The main parameters for this model especially parameters about the survival rates have been extracted from the PARTNER trial (from the USA, Germany, and Canada), and other risks of post-surgery complications are from developed nations. It may be different from Iran. We tried to capture the impacts of these differences through a one-way-sensitivity analysis and changing the main drivers of base-case ICER, however, it may be still some uncertainties in this regard that only could be addressed through local studies.

Also, the country doesn’t have an explicit cost-effectiveness threshold (or WTP) and in the absence of a revealed WTP, we had to rely on the WHO’s recommendation by using GDP per capita as a basis for it, however, this approach may not demonstrate the actual opportunity cost in the country.
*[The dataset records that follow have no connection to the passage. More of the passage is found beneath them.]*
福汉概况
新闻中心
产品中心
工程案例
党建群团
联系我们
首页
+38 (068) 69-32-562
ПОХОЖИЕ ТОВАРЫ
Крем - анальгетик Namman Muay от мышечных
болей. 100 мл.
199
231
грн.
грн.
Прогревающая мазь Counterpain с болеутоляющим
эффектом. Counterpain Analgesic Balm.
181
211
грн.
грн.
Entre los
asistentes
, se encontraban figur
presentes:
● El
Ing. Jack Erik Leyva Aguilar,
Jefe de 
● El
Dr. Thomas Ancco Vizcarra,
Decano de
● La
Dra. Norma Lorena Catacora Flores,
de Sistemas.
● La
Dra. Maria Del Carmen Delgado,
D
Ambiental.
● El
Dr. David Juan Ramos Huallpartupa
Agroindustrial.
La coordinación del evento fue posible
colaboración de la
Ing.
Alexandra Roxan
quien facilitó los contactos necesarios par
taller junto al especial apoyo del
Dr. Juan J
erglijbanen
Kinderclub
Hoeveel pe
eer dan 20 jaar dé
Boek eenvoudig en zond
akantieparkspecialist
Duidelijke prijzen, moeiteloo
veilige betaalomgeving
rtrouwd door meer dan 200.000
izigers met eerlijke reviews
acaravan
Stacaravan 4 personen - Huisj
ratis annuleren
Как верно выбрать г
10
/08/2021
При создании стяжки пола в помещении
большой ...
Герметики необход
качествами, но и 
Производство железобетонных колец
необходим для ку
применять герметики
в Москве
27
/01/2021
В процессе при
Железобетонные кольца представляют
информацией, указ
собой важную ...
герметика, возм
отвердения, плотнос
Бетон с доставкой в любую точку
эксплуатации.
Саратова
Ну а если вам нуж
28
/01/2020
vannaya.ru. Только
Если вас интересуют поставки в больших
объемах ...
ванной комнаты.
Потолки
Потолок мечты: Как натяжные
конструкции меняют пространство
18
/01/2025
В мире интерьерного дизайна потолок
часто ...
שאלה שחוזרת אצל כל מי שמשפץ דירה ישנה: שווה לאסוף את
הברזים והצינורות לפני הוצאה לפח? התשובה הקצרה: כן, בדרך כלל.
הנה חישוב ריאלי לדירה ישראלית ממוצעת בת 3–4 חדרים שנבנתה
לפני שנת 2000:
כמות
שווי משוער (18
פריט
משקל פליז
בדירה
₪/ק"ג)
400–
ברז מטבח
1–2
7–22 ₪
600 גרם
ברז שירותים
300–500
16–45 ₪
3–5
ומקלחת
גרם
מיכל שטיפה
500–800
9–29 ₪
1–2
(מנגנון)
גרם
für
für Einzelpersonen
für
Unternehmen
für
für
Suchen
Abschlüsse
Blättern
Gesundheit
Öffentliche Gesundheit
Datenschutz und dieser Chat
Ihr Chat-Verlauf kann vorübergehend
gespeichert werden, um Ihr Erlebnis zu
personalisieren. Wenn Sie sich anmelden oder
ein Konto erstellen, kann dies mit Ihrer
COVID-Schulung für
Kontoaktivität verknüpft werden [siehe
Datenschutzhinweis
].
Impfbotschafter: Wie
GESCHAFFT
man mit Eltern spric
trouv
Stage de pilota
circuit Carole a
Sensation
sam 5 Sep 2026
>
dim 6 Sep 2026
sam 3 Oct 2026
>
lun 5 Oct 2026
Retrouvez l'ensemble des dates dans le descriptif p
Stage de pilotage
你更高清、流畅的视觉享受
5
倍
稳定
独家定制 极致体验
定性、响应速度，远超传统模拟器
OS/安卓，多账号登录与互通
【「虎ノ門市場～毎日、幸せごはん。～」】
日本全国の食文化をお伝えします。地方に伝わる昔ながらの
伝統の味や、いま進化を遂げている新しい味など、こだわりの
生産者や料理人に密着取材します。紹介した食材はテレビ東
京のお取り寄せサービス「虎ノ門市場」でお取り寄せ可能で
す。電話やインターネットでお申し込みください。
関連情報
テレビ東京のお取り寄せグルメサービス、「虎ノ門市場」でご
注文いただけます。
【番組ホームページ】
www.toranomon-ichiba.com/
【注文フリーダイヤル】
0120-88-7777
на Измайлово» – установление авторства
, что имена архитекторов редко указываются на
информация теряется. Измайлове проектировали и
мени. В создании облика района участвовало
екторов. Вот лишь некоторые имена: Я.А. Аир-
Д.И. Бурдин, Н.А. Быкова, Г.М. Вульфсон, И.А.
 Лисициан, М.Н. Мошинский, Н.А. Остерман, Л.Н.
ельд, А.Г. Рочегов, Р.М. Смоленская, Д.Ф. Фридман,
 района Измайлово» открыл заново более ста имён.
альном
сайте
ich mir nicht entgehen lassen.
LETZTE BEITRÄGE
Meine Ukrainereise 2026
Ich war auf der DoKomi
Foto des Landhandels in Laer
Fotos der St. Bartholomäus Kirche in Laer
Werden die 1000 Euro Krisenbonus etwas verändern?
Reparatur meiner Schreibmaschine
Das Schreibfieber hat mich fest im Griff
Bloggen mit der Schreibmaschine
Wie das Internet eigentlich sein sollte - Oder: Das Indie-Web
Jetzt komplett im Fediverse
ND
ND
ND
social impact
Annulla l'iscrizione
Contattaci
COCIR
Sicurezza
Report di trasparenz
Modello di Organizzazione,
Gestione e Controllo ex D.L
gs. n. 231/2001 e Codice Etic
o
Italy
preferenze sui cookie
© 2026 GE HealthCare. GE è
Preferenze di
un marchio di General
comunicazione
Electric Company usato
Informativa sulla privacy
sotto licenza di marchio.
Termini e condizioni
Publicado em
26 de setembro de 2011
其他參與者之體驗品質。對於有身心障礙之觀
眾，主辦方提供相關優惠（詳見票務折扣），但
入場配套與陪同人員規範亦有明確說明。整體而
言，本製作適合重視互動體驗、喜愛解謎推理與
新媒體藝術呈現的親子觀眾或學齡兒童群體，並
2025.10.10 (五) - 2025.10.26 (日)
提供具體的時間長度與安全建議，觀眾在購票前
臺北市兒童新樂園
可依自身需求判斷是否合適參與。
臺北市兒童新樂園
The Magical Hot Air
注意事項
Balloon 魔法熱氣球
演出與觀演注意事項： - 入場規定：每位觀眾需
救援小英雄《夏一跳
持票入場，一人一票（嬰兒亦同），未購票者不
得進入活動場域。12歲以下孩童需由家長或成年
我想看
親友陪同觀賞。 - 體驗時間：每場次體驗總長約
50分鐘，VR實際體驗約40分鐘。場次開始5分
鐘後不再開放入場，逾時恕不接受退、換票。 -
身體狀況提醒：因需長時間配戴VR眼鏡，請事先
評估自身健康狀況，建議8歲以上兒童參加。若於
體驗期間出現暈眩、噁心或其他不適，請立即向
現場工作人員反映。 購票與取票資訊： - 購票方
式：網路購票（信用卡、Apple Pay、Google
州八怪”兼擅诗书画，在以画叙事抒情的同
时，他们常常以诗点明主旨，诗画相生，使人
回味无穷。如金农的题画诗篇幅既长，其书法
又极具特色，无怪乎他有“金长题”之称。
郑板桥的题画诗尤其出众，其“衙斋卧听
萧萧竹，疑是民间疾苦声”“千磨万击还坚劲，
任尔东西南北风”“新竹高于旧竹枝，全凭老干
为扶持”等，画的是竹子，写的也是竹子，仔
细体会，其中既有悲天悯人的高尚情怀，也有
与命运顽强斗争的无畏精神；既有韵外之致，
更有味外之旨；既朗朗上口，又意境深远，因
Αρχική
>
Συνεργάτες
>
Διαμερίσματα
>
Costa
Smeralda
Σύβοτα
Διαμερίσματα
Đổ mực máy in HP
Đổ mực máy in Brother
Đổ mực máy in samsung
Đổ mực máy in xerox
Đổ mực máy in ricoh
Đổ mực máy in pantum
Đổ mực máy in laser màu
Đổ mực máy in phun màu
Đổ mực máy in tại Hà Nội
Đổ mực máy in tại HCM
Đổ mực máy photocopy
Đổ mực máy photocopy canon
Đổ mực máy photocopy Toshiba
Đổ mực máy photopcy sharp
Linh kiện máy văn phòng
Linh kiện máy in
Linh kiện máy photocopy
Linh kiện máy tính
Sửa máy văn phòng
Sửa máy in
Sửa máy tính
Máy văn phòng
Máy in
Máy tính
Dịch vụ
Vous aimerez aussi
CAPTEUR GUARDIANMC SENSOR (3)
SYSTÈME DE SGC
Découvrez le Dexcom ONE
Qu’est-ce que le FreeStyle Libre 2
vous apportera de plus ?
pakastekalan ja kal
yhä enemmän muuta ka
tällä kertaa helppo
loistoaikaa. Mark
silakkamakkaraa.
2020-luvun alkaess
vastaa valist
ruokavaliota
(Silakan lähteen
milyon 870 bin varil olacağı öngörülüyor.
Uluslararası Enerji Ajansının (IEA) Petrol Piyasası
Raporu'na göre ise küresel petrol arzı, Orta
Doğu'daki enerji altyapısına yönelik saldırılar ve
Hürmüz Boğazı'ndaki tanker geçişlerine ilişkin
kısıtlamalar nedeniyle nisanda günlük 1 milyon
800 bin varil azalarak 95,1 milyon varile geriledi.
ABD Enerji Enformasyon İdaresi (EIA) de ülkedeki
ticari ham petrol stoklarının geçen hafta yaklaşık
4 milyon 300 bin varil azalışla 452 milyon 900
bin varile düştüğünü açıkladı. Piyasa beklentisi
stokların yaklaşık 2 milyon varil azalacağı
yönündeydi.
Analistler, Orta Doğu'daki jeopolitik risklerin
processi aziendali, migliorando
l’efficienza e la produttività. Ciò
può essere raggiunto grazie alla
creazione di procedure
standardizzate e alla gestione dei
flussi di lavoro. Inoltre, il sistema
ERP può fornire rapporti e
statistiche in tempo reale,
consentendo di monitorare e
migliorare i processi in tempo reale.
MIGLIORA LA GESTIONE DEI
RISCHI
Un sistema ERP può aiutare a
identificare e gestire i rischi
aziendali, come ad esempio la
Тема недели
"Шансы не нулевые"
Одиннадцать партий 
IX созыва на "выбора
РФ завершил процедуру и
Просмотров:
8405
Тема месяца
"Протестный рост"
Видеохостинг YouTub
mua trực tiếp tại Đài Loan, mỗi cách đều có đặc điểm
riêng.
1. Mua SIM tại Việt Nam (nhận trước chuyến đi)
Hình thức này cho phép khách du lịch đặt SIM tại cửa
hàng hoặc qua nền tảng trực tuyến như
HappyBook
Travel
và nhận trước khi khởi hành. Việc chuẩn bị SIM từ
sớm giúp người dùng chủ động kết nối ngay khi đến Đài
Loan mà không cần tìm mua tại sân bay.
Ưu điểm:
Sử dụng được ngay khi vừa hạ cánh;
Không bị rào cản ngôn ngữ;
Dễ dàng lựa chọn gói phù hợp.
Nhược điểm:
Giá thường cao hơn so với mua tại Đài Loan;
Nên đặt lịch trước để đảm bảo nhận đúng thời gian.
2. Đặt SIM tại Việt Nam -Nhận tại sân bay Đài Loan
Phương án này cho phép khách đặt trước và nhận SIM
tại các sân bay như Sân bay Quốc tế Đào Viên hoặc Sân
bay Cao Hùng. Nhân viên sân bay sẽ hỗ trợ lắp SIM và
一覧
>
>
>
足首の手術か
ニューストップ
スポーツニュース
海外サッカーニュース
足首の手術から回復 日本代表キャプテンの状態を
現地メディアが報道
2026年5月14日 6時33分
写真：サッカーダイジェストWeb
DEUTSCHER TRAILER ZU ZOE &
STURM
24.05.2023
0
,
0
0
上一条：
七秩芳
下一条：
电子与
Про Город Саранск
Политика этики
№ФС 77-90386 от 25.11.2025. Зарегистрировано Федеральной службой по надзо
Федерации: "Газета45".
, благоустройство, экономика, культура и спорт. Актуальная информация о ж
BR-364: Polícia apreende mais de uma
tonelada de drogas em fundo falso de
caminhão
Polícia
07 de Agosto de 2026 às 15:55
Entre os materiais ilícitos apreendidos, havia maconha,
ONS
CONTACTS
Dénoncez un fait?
The study has been done in a situation where the country was exposed to substantial financial hardship, and the GDP per capita is one of the lowest over past years, it is quite probable that with changing the macroeconomic situation and subsequently changing in the GDP per capita, the results become different.

Conclusion

TAVI doesn’t seem a cost-effective procedure for managing the high-risk AS among elders in Iran. This is so important when there is rigorous evidence supporting the cost-effectiveness of TAVI in that population for other countries. However, those countries are high-income countries with higher willingness to pay thresholds. The minimally invasive nature of TAVI and its impacts on the QoL of patients is still attractive enough to be considered for health insurers' attention. However, the Iranian policymakers need to consider the costlier aspect of the technology and the current economic situation of the country.